(Dataset items)
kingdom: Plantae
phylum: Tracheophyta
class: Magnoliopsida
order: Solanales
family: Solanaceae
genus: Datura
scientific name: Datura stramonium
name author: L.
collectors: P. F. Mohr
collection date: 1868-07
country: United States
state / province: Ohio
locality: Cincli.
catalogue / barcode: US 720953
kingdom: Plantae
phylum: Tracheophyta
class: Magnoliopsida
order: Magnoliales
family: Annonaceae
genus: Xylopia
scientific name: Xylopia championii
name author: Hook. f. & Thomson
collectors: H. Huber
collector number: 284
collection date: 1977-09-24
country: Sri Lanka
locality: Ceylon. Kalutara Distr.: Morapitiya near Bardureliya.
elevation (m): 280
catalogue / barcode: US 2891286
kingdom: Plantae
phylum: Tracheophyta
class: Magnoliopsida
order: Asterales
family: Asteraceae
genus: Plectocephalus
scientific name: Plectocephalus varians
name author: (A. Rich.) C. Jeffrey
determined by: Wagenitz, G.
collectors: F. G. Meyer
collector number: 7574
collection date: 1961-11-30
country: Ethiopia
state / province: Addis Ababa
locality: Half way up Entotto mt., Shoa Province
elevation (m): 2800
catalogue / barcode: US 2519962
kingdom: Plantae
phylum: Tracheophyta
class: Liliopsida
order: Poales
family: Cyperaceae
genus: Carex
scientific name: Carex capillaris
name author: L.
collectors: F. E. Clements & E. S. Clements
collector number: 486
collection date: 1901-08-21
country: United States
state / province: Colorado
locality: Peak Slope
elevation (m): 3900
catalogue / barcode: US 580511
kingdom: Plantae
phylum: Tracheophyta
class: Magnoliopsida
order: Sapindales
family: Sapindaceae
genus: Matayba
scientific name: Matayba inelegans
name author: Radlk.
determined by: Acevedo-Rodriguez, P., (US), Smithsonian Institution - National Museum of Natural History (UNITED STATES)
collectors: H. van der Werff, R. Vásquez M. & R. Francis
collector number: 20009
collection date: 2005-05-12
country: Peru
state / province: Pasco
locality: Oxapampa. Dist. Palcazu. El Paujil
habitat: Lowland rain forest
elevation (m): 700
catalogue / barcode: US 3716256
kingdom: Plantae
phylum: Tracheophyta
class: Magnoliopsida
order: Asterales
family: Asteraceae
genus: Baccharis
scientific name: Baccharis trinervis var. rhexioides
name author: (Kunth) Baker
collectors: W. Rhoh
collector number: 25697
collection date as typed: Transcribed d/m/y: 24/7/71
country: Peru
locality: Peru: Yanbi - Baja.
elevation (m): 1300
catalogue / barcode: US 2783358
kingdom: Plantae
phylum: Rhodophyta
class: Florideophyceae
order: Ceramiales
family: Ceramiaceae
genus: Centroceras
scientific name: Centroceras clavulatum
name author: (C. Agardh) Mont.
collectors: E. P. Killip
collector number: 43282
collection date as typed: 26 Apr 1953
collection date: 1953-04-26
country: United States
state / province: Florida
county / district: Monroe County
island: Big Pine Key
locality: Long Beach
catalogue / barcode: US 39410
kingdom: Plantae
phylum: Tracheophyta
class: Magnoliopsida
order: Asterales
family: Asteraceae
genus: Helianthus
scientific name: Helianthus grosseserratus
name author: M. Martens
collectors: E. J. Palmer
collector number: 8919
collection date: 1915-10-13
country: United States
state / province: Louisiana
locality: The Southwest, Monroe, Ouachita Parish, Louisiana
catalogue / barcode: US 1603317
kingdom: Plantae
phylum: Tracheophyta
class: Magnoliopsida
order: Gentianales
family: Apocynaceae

*CHALLENGE*: Copy every line of the data above word for word, changing nothing.

*THE OUTPUT*:
kingdom: Plantae
phylum: Tracheophyta
class: Magnoliopsida
order: Solanales
family: Solanaceae
genus: Datura
scientific name: Datura stramonium
name author: L.
collectors: P. F. Mohr
collection date: 1868-07
country: United States
state / province: Ohio
locality: Cincli.
catalogue / barcode: US 720953
kingdom: Plantae
phylum: Tracheophyta
class: Magnoliopsida
order: Magnoliales
family: Annonaceae
genus: Xylopia
scientific name: Xylopia championii
name author: Hook. f. & Thomson
collectors: H. Huber
collector number: 284
collection date: 1977-09-24
country: Sri Lanka
locality: Ceylon. Kalutara Distr.: Morapitiya near Bardureliya.
elevation (m): 280
catalogue / barcode: US 2891286
kingdom: Plantae
phylum: Tracheophyta
class: Magnoliopsida
order: Asterales
family: Asteraceae
genus: Plectocephalus
scientific name: Plectocephalus varians
name author: (A. Rich.) C. Jeffrey
determined by: Wagenitz, G.
collectors: F. G. Meyer
collector number: 7574
collection date: 1961-11-30
country: Ethiopia
state / province: Addis Ababa
locality: Half way up Entotto mt., Shoa Province
elevation (m): 2800
catalogue / barcode: US 2519962
kingdom: Plantae
phylum: Tracheophyta
class: Liliopsida
order: Poales
family: Cyperaceae
genus: Carex
scientific name: Carex capillaris
name author: L.
collectors: F. E. Clements & E. S. Clements
collector number: 486
collection date: 1901-08-21
country: United States
state / province: Colorado
locality: Peak Slope
elevation (m): 3900
catalogue / barcode: US 580511
kingdom: Plantae
phylum: Tracheophyta
class: Magnoliopsida
order: Sapindales
family: Sapindaceae
genus: Matayba
scientific name: Matayba inelegans
name author: Radlk.
determined by: Acevedo-Rodriguez, P., (US), Smithsonian Institution - National Museum of Natural History (UNITED STATES)
collectors: H. van der Werff, R. Vásquez M. & R. Francis
collector number: 20009
collection date: 2005-05-12
country: Peru
state / province: Pasco
locality: Oxapampa. Dist. Palcazu. El Paujil
habitat: Lowland rain forest
elevation (m): 700
catalogue / barcode: US 3716256
kingdom: Plantae
phylum: Tracheophyta
class: Magnoliopsida
order: Asterales
family: Asteraceae
genus: Baccharis
scientific name: Baccharis trinervis var. rhexioides
name author: (Kunth) Baker
collectors: W. Rhoh
collector number: 25697
collection date as typed: Transcribed d/m/y: 24/7/71
country: Peru
locality: Peru: Yanbi - Baja.
elevation (m): 1300
catalogue / barcode: US 2783358
kingdom: Plantae
phylum: Rhodophyta
class: Florideophyceae
order: Ceramiales
family: Ceramiaceae
genus: Centroceras
scientific name: Centroceras clavulatum
name author: (C. Agardh) Mont.
collectors: E. P. Killip
collector number: 43282
collection date as typed: 26 Apr 1953
collection date: 1953-04-26
country: United States
state / province: Florida
county / district: Monroe County
island: Big Pine Key
locality: Long Beach
catalogue / barcode: US 39410
kingdom: Plantae
phylum: Tracheophyta
class: Magnoliopsida
order: Asterales
family: Asteraceae
genus: Helianthus
scientific name: Helianthus grosseserratus
name author: M. Martens
collectors: E. J. Palmer
collector number: 8919
collection date: 1915-10-13
country: United States
state / province: Louisiana
locality: The Southwest, Monroe, Ouachita Parish, Louisiana
catalogue / barcode: US 1603317
kingdom: Plantae
phylum: Tracheophyta
class: Magnoliopsida
order: Gentianales
family: Apocynaceae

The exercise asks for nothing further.